Exhibit 5.1
[DAVIS POLK LETTERHEAD]
December 29, 2009
Roper Industries, Inc.
6901 Professional Parkway East
Suite 200
Sarasota, Florida 34240
Ladies and Gentlemen:
We have acted as special counsel for Roper Industries, Inc., a Delaware corporation (the “Company”), in connection with the Company’s offering of 2,300,000 shares of common stock, par value $0.01 per share (the “Shares”), in an underwritten public offering pursuant to an underwriting agreement dated December 22, 2009 (the “Underwriting Agreement”) between the Company and J.P. Morgan Securities and Goldman, Sachs & Co. as underwriters.
We, as your counsel, have examined originals or copies, certified or otherwise identified to our satisfaction, of such documents, corporate records, certificates of public officials and other instruments as we have deemed necessary or advisable for the purpose of rendering this opinion.
Based upon the foregoing, we are of the opinion that when the Shares are issued and delivered in accordance with the Underwriting Agreement against payment therefor, they will be validly issued, fully paid and non-assessable.
We are members of the Bars of the States of New York and California and the foregoing opinion is limited to the laws of the State of New York and the General Corporation Law of the State of Delaware (including the statutory provisions, all applicable provisions of the Delaware Constitution and reported judicial decisions interpreting the foregoing).

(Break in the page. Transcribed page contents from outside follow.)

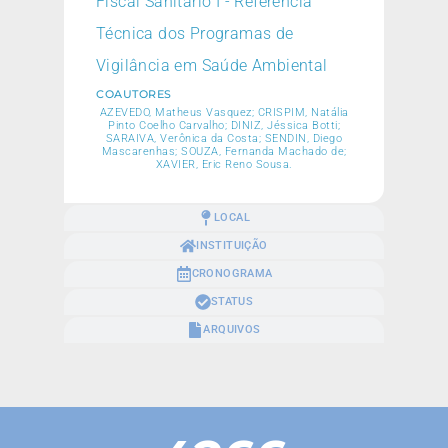
Fiscal Sanitário I - Referência
Técnica dos Programas de
Vigilância em Saúde Ambiental
COAUTORES
AZEVEDO, Matheus Vasquez; CRISPIM, Natália
Pinto Coelho Carvalho; DINIZ, Jéssica Botti;
SARAIVA, Verônica da Costa; SENDIN, Diego
Mascarenhas; SOUZA, Fernanda Machado de;
XAVIER, Eric Reno Sousa.
LOCAL
INSTITUIÇÃO
CRONOGRAMA
STATUS
ARQUIVOS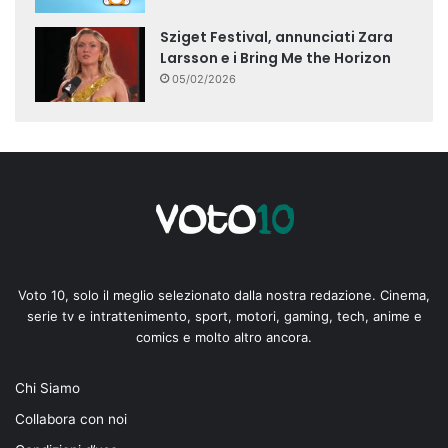
Sziget Festival, annunciati Zara
Larsson e i Bring Me the Horizon
05/02/2026
Voto 10, solo il meglio selezionato dalla nostra redazione. Cinema,
serie tv e intrattenimento, sport, motori, gaming, tech, anime e
comics e molto altro ancora.
Chi Siamo
Collabora con noi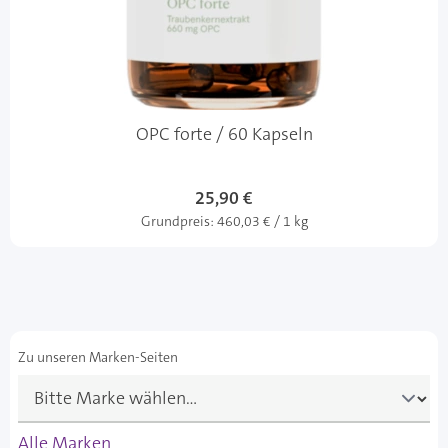
OPC forte / 60 Kapseln
25,90 €
Grundpreis:
460,03 € / 1 kg
Zu unseren Marken-Seiten
Alle Marken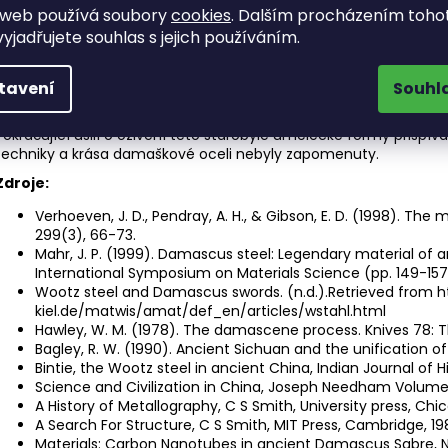
Za dynastie Čching (1644–1912 n. l.) výroba damaškové oceli v Č
 web používá soubory
cookies
. Dalším procházením toho
produkci jednodušších čepelí a umění výroby damaškové oceli po
yjadřujete souhlas s jejich používáním.
V poslední době došlo v Číně k oživení zájmu o výrobu damaškové
objevují staré techniky, studují historické texty a zkoumají staré
metody k obnově pozoruhodných čepelí minulosti.
tavení
Souhl
Dědictví damaškové oceli v Číně je dnes dokladem zručnost
Pokračující úsilí o oživení této starobylé umělecké formy přispívá
techniky a krása damaškové oceli nebyly zapomenuty.
Zdroje:
Verhoeven, J. D., Pendray, A. H., & Gibson, E. D. (1998). Th
299(3), 66-73.
Mahr, J. P. (1999). Damascus steel: Legendary material of 
International Symposium on Materials Science (pp. 149-157)
Wootz steel and Damascus swords. (n.d.).Retrieved from ht
kiel.de/matwis/amat/def_en/articles/wstahl.html
Hawley, W. M. (1978). The damascene process. Knives 78: Th
Bagley, R. W. (1990). Ancient Sichuan and the unification of
Bintie, the Wootz steel in ancient China, Indian Journal of H
Science and Civilization in China, Joseph Needham Volume 4
A History of Metallography, C S Smith, University press, Chi
A Search For Structure, C S Smith, MIT Press, Cambridge, 19
Materials: Carbon Nanotubes in ancient Damascus Sabre, Na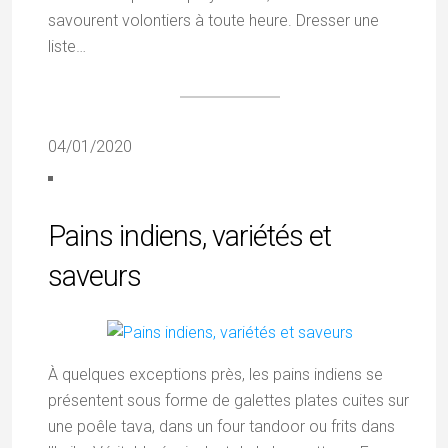
savourent volontiers à toute heure. Dresser une
liste…
04/01/2020
Pains indiens, variétés et
saveurs
À quelques exceptions près, les pains indiens se
présentent sous forme de galettes plates cuites sur
une poêle tava, dans un four tandoor ou frits dans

We hereby consent to the filing of this opinion as an exhibit to a report on Form 8-K to be filed by the Company on the date hereof. In giving this consent, we do not admit that we are in the category of persons whose consent is required under Section 7 of the Securities Act.
This opinion is rendered solely to you in connection with the above matter. This opinion may not be relied upon by you for any other purpose or relied upon by or furnished to any other person without our prior written consent.